The table below shows prompt length after adding 20 skills under intensive usage with minimal input. GenericAgent (GA) prevents uncontrolled context growth.
| System | Full Prompt Length (tokens) |
| OpenClaw | 43,321 |
| CodeX | 23,932 |
| Claude Code | 22,821 |
| GenericAgent | 2,298 |
Quick start guide to GenericAgent
Follow the installation steps in the GitHub repository. In summary, there are two install methods:
- run a one-line command that downloads and executes an install script
- git-clone the repository and install the Python dependencies
Afterwards, you must to set your LLM API key by editing the “mykey.py” file. It supports OpenAI-compatible APIs and Anthropic Claude native APIs.

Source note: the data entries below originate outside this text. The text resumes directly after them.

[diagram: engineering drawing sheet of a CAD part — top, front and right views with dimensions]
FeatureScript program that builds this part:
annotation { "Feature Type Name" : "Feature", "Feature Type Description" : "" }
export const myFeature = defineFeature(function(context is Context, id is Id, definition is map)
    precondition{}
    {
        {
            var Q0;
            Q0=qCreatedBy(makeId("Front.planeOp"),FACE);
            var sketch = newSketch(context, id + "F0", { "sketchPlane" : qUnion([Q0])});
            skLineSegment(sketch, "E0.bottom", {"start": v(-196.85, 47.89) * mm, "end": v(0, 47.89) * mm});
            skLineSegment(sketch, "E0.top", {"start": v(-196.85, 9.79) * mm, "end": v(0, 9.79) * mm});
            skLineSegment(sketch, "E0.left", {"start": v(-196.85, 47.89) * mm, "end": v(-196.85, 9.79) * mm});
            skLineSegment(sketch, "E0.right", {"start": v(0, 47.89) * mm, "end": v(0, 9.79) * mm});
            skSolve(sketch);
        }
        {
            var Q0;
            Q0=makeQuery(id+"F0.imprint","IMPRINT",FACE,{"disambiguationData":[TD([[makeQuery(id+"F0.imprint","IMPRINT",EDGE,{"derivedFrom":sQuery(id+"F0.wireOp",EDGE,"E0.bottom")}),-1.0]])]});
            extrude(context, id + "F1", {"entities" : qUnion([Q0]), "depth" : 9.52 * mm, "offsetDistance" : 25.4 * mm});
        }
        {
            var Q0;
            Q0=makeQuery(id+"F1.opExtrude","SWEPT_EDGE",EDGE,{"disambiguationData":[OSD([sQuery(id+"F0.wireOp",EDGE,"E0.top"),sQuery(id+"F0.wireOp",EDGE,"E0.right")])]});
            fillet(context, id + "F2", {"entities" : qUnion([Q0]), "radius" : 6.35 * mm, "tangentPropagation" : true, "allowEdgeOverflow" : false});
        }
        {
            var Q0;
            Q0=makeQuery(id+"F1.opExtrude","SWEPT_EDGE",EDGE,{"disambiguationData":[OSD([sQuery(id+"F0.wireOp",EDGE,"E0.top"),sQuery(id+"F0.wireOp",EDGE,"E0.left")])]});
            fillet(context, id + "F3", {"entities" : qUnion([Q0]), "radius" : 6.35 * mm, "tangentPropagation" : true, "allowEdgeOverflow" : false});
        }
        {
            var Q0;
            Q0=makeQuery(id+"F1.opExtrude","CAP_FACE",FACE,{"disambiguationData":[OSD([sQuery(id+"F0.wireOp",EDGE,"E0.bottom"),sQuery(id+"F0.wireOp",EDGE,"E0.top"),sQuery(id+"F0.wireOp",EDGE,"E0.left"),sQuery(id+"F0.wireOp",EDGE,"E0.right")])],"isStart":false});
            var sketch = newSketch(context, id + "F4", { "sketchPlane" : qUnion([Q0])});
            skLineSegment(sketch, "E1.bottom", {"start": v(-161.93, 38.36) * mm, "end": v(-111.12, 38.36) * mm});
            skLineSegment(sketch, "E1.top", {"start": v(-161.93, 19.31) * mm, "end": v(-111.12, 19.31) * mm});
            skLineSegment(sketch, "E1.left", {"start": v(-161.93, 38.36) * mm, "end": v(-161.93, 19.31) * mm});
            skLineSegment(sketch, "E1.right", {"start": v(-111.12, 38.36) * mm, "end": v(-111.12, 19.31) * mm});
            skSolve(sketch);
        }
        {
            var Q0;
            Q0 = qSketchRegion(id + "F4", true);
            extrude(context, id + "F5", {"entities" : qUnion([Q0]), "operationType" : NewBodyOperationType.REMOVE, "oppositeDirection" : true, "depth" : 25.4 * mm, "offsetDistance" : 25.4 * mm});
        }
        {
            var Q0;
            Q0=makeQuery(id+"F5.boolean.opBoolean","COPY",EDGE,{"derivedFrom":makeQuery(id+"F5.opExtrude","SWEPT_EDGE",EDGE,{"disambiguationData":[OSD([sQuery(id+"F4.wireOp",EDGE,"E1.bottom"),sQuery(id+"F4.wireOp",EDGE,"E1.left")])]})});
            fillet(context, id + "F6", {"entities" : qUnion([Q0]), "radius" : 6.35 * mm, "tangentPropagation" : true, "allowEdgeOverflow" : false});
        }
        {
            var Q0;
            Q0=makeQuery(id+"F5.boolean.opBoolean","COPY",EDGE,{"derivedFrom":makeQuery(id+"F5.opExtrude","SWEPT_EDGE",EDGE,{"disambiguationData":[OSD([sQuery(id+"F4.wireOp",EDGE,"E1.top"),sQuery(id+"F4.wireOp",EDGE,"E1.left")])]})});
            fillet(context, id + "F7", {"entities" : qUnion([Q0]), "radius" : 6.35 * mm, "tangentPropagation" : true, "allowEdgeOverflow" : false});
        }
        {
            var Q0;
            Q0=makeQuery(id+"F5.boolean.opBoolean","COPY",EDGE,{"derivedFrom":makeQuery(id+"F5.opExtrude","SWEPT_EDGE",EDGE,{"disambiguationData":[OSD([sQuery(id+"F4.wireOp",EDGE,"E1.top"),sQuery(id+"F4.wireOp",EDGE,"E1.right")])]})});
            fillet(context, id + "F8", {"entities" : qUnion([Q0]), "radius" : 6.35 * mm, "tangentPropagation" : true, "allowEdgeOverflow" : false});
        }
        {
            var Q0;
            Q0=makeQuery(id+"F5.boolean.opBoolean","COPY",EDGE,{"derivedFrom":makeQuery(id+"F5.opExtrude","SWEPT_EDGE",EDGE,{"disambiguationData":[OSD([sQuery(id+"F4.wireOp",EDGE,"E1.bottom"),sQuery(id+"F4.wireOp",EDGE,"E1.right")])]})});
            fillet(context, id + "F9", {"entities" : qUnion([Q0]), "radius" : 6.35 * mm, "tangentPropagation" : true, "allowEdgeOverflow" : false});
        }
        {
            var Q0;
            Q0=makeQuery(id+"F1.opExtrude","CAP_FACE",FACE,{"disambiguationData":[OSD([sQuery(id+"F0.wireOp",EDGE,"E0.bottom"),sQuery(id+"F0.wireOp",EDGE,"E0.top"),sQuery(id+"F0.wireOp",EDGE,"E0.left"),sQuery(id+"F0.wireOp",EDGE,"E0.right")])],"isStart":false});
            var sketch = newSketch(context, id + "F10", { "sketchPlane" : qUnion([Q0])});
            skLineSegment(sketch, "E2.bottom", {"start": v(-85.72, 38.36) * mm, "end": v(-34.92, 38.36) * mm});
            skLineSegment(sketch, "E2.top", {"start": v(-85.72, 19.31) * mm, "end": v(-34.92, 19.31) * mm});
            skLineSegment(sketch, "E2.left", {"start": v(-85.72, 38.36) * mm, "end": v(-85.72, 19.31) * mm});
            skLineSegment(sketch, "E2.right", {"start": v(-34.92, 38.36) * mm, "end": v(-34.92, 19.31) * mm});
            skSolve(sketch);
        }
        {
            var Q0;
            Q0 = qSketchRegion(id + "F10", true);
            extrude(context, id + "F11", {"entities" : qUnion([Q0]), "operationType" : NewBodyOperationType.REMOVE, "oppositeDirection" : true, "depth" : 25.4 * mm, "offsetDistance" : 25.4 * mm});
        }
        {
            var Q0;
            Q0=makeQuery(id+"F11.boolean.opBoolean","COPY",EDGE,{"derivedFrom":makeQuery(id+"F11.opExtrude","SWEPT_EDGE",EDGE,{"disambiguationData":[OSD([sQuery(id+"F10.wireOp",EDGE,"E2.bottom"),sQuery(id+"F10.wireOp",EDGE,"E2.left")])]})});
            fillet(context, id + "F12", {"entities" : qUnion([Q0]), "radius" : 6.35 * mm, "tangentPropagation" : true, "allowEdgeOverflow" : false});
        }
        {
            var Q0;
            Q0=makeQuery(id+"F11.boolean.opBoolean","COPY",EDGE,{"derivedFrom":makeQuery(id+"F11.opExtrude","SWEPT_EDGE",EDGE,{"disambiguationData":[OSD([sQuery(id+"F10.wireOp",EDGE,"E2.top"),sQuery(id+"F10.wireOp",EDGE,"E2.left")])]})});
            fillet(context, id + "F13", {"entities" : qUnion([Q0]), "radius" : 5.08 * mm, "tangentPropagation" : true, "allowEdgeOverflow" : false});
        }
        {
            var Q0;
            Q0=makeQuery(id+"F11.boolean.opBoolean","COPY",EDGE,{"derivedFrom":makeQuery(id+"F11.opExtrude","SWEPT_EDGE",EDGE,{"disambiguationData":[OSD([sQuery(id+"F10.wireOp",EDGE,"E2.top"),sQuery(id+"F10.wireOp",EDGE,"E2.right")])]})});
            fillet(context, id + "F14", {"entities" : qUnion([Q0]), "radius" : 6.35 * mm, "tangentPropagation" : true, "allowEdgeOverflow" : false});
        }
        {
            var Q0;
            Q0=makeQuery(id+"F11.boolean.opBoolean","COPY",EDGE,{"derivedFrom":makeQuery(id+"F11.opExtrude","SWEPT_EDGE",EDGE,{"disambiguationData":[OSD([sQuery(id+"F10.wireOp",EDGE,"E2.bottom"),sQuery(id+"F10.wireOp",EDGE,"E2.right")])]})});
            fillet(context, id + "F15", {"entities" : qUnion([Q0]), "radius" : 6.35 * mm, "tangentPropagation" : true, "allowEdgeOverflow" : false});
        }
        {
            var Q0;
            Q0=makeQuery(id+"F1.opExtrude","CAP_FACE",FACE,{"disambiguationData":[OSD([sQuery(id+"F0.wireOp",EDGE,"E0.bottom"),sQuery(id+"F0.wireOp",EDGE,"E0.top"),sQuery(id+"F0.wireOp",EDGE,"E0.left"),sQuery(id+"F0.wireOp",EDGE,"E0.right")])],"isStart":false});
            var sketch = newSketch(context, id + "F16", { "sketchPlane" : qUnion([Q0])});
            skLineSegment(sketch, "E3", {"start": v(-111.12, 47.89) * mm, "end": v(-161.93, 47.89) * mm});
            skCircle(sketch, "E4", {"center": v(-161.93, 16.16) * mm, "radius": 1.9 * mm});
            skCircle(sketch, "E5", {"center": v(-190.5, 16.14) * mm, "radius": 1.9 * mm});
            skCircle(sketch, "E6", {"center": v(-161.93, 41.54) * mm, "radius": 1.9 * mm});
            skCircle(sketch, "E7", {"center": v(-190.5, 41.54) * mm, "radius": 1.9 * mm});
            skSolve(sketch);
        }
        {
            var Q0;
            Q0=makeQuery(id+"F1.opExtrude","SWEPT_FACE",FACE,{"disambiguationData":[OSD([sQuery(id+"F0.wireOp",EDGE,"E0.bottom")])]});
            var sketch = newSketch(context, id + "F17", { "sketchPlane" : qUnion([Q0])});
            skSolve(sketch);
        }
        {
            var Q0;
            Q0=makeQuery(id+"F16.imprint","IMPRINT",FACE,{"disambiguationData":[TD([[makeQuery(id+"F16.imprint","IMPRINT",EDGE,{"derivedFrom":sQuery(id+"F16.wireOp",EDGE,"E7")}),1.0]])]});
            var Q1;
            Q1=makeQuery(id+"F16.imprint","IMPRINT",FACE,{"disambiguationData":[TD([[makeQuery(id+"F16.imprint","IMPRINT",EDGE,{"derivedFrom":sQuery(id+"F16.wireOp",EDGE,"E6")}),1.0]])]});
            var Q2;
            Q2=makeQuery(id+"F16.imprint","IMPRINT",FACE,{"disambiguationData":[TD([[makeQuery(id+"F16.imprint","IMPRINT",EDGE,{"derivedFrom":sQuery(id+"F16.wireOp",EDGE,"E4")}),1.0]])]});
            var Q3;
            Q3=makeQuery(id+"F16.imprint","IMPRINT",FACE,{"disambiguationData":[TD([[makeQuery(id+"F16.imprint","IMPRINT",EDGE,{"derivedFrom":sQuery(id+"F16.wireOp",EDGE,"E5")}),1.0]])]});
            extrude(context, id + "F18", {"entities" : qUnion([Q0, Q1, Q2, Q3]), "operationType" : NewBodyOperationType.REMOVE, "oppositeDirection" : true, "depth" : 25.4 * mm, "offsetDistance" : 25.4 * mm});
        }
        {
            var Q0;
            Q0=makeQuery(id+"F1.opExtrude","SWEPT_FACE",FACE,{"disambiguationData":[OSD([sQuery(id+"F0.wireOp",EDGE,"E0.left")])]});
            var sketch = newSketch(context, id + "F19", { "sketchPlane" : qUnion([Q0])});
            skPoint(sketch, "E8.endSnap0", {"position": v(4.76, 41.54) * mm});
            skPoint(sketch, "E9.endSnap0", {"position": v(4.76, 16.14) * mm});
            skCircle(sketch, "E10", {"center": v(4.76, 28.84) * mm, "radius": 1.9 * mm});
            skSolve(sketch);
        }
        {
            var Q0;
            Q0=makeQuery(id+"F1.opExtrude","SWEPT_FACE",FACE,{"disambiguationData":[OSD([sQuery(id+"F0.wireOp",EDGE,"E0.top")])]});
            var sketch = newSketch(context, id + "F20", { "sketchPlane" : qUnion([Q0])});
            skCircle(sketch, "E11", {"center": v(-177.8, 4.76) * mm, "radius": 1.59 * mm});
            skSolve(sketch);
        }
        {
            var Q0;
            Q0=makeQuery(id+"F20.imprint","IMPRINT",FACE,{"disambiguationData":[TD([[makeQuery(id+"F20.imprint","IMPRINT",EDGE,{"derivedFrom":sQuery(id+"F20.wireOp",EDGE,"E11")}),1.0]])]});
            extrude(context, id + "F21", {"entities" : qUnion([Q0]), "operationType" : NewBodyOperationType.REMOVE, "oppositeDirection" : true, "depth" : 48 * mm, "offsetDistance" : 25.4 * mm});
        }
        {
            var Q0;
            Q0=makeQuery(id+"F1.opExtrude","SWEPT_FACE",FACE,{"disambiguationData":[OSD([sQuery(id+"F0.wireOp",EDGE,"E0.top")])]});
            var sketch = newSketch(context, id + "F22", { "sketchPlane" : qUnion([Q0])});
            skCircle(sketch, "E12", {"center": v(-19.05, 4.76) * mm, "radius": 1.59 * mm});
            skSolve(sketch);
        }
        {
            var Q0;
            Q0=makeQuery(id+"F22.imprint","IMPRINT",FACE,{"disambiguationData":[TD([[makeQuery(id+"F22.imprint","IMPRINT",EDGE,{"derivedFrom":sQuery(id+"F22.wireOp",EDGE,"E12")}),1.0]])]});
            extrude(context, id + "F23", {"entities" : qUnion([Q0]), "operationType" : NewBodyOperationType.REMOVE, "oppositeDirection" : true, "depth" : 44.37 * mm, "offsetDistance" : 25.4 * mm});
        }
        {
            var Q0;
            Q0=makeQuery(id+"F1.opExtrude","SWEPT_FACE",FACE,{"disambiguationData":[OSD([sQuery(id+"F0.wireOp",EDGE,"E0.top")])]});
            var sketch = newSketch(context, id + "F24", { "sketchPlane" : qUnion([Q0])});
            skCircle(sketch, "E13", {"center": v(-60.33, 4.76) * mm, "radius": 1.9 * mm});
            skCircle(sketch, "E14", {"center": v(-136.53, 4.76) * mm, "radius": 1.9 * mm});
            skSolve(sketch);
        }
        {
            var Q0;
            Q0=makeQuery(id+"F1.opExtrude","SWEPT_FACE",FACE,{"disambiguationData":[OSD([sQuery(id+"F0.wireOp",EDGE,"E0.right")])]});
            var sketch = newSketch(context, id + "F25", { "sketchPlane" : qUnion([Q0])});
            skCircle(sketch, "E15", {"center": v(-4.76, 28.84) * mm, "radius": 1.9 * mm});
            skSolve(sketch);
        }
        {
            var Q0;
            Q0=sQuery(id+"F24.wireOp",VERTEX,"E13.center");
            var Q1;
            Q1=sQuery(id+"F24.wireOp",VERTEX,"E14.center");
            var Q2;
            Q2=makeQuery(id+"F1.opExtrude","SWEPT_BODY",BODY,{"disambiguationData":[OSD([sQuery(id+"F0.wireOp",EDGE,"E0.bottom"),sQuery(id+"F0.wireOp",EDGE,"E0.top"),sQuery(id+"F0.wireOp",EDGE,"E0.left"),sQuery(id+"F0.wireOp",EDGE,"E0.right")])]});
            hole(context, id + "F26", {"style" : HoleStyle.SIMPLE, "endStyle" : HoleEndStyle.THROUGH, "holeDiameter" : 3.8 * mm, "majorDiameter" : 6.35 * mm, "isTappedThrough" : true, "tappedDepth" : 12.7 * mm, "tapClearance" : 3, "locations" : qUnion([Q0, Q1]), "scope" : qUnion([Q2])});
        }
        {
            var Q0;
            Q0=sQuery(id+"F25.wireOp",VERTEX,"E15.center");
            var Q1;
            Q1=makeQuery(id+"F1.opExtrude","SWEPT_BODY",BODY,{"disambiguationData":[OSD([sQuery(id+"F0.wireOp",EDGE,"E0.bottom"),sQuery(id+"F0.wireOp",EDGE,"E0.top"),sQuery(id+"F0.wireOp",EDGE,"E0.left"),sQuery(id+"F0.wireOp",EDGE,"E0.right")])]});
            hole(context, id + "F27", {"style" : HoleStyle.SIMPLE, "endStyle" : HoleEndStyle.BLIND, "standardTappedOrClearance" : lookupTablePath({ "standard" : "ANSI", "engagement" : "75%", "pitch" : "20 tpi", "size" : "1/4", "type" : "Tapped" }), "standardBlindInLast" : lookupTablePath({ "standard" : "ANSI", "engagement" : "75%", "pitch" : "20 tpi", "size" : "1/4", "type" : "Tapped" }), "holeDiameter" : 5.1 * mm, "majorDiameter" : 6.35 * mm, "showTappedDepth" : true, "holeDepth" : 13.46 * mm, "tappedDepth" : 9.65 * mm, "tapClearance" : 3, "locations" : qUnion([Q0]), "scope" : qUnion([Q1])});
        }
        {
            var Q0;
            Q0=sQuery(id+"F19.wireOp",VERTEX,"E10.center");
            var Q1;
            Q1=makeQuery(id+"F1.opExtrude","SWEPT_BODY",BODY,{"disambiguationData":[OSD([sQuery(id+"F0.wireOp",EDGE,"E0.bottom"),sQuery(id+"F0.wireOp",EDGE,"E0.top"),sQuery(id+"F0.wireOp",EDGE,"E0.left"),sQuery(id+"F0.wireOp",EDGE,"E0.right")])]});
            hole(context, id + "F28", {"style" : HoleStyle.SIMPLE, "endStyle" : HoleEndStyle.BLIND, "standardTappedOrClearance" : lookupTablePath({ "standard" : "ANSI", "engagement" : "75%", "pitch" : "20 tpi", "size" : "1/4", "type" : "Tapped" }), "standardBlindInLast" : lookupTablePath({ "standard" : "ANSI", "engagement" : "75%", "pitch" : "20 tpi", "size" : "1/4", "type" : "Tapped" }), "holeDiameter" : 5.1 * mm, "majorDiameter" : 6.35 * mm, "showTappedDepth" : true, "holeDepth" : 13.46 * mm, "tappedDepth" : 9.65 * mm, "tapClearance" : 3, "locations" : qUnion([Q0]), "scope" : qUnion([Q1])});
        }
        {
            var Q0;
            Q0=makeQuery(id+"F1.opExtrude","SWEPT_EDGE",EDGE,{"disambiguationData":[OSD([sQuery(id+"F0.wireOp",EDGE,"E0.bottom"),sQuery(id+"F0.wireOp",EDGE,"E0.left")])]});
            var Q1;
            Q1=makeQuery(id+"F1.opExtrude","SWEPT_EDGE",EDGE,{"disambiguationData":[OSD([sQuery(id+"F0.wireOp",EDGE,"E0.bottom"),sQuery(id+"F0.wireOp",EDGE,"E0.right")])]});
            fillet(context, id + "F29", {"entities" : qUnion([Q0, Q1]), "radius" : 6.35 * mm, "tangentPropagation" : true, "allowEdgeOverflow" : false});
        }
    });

Finally, you can launch one of the frontends specified in the README. You have these choices: a desktop GUI, a terminal UI and a Streamlit UI.
Conclusion
GenericAgent represents a significant departure from the bigger is better trend in AI development. While the industry often achieves performance through massive context windows and complex, multi-agent orchestrations, GA proves that a minimalist seed architecture can be more effective, efficient, and adaptable.
By reducing the system prompt by 90% and relying on just 9 atomic tools, GA avoids the complexity of traditional automation.
The agent’s true strength is its Self-Evolution Layer, which distills complex, trial-and-error interactions into permanent, executable SOPs. The agent becomes faster, cheaper, and more personalized with every task it completes.